*Work item*. Find each line below that includes "output", then copy it.

[Saved entries]
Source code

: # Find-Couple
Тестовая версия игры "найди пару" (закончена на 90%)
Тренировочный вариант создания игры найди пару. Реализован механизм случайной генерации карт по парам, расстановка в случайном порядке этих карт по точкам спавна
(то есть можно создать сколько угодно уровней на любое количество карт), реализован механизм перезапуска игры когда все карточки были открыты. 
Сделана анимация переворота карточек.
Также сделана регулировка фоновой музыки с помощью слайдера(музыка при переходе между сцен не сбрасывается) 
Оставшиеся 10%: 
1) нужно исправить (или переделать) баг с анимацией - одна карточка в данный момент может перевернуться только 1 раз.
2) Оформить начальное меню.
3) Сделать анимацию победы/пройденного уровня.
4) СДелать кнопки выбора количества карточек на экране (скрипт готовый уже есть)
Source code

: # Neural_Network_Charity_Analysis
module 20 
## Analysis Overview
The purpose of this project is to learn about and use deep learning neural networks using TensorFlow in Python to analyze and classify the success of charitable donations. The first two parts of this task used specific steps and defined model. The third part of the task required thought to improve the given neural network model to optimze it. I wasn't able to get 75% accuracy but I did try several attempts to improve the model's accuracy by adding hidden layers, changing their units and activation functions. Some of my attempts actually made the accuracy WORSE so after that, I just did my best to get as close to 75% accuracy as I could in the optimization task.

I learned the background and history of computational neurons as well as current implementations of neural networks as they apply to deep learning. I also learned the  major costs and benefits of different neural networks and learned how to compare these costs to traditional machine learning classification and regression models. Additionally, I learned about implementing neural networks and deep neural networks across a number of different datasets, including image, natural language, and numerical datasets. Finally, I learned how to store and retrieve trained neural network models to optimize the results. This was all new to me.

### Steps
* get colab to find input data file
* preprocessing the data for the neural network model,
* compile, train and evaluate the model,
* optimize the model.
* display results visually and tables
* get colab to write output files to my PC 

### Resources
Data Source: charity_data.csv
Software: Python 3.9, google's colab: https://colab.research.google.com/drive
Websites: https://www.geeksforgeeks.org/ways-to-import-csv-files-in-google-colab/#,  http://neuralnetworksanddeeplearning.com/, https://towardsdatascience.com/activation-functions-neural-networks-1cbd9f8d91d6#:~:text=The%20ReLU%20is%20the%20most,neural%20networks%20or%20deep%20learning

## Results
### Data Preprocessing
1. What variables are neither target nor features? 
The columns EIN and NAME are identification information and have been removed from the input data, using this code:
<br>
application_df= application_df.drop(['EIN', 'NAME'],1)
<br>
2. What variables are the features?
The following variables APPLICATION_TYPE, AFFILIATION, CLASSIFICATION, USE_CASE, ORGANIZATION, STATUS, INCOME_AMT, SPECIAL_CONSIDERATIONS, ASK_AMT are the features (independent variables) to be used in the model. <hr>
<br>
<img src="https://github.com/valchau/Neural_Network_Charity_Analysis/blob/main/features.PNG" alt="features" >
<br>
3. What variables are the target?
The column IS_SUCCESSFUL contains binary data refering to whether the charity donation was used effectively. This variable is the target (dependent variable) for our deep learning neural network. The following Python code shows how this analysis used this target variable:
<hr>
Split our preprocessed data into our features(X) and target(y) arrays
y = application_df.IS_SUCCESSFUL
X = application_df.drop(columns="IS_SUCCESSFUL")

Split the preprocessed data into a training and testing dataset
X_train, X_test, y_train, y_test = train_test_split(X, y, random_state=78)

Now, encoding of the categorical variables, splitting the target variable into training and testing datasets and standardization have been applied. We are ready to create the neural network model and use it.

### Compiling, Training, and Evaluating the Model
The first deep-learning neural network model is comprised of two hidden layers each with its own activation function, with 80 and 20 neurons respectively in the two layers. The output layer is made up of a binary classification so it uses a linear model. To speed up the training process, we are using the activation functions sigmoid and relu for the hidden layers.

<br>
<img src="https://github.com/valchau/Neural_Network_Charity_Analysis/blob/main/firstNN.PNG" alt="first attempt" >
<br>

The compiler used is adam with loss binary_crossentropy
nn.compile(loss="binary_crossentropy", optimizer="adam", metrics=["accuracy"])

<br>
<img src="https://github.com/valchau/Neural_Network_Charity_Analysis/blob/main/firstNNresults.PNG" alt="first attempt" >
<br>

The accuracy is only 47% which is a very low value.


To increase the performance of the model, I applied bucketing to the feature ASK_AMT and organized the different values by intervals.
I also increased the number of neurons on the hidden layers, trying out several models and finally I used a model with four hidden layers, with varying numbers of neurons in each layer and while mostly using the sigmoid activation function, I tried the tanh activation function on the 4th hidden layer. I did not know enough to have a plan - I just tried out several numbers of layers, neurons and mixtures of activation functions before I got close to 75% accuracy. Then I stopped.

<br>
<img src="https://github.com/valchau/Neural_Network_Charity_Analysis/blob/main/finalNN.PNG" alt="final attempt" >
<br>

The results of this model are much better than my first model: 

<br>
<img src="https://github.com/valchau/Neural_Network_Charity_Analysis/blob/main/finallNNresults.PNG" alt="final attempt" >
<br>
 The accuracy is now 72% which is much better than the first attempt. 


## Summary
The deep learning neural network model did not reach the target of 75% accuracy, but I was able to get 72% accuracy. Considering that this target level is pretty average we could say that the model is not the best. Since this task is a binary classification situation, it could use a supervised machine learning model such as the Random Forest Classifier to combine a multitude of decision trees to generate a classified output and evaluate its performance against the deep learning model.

*The completed task*.
* get colab to write output files to my PC 
The first deep-learning neural network model is comprised of two hidden layers each with its own activation function, with 80 and 20 neurons respectively in the two layers. The output layer is made up of a binary classification so it uses a linear model. To speed up the training process, we are using the activation functions sigmoid and relu for the hidden layers.
The deep learning neural network model did not reach the target of 75% accuracy, but I was able to get 72% accuracy. Considering that this target level is pretty average we could say that the model is not the best. Since this task is a binary classification situation, it could use a supervised machine learning model such as the Random Forest Classifier to combine a multitude of decision trees to generate a classified output and evaluate its performance against the deep learning model.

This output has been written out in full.